[Rendered chart images]:
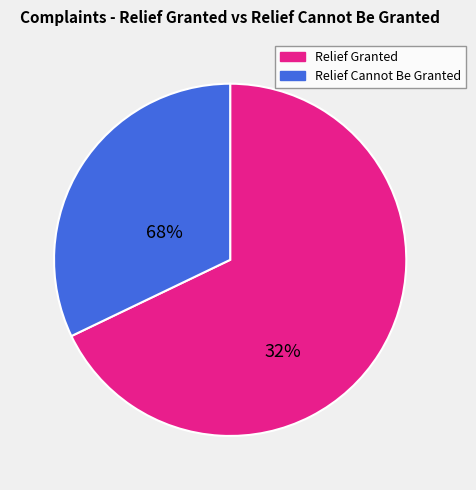

How many segments does this pie chart have?

2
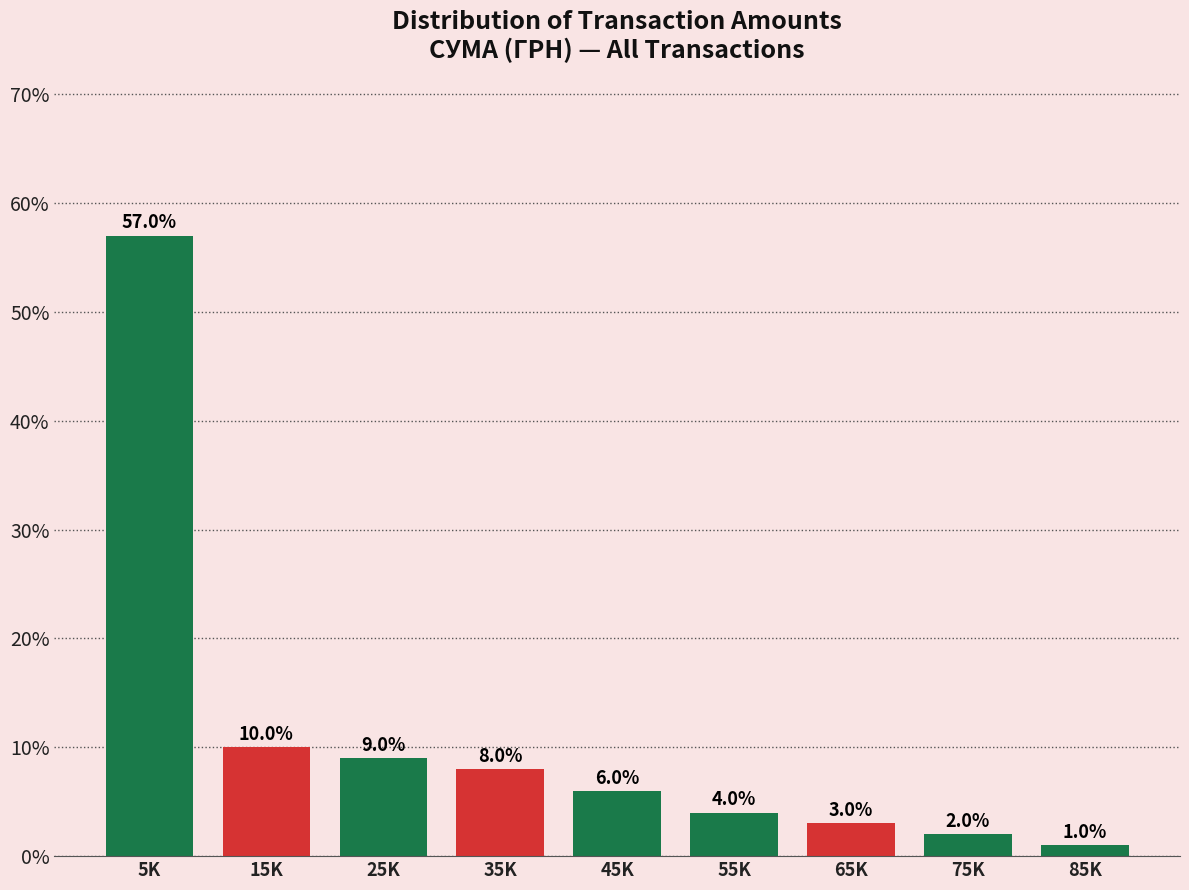

Reading left to right, extract all data points from this chart.

57.0	10.0	9.0	8.0	6.0	4.0	3.0	2.0	1.0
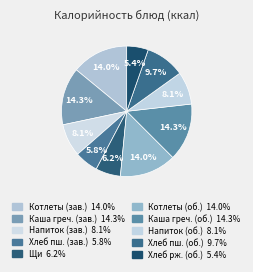

How many segments does this pie chart have?

10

[Exercise]:
Rewrite the records with "segments" changed to "slices" wherever it appears and everything else kept as it is. Leave the pictures out.

[Completed task]:
How many slices does this pie chart have?

2

Reading left to right, extract all data points from this chart.

57.0	10.0	9.0	8.0	6.0	4.0	3.0	2.0	1.0

How many slices does this pie chart have?

10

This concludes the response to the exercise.